I’ll admit I didn’t actually know these existed.
One of the challenges when training people in the Army (or Marines) is getting them over the “buck fever” of the first time they launch a man portable missile. In my day, it was the M47 Dragon anti-tank guided missile. The Dragon launch environment was, well, energetic, as it were. The Semi-Automatic Command to Line of Sight (SACLOS) guidance system was very sensitive to even the smallest movement of the launcher. Combine that with the loud blast of the launch motor, and the significant shift in weight as the missile left the tube, it was very easy for a first time shooter to accidentally guide the missile right into the ground almost immediately. And since guided missiles are pretty dang expensive, you can never afford to do nearly as many live fire exercises as you might wish. And so simulators and training aids of various types are used to train up troops prior to any live fire.

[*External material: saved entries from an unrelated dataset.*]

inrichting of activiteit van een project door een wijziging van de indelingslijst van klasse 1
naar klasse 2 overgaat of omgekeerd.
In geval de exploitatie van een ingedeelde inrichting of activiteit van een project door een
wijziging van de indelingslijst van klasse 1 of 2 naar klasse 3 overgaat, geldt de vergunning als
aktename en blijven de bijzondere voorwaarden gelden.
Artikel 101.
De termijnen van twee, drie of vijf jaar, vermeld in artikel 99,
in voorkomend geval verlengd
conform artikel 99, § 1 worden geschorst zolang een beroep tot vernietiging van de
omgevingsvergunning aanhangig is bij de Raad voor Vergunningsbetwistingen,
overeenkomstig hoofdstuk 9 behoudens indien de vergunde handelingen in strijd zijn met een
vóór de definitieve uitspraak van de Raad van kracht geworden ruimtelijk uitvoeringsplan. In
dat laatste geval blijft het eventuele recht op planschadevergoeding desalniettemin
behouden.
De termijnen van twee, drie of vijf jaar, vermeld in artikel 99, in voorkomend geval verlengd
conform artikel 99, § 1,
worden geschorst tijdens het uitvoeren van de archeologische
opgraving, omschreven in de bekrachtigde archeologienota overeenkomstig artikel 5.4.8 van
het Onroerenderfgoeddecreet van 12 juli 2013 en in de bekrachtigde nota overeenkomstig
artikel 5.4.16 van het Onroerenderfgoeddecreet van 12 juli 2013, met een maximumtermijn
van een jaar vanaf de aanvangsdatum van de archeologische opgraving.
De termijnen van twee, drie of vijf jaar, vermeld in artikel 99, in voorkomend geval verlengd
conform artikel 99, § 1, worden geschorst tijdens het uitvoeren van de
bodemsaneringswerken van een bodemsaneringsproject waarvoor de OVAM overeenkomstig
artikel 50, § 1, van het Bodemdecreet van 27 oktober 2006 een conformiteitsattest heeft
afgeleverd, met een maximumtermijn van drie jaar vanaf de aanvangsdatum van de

The Dragon, interestingly, had not one, but two different launch trainers. One had a chamber in the back that accepted a grenade launcher round of 7.62mm caliber (kind of like a superpowered blank round, used to fire rifle grenades from the M14). When it fired, it shifted a weight inside the trainer, that simulated the shift a gunner would feel on a real shot. The trainer was connected to an analog computer that measured how well the gunner tracked a special IR emitting target board for 10 seconds. It was surprisingly hard to do well.
But let’s face it, no 7.62mm round is going to accurately simulate a missile launch. And so there was another tracking/launch effect simulator. It wasn’t used as much, as it was much more complicated, but it was very, very good at simulating the launch environment.
The other LES looked like an empty missile tube. Frangible paper/fiber discs were used to close off the ends of the tube. Then a careful mixture of MAP gas and oxygen were pumped into the tube. When the gunner squeezed the trigger, a spark plug ignited the gas. Now, I don’t know how much you know about MAP gas, but a wee bit of that and some pure oxygen burns pretty damn fast. Like, virtually instantaneously. The explosion would render the paper/fiber discs to mere confetti, and the gunner was treated to an environment with a whole lot of noise and flame. In fact, the MAP-LES was actually something more energetic than launching an actual Dragon. If you could fire it accurately, the real deal wasn’t a big issue.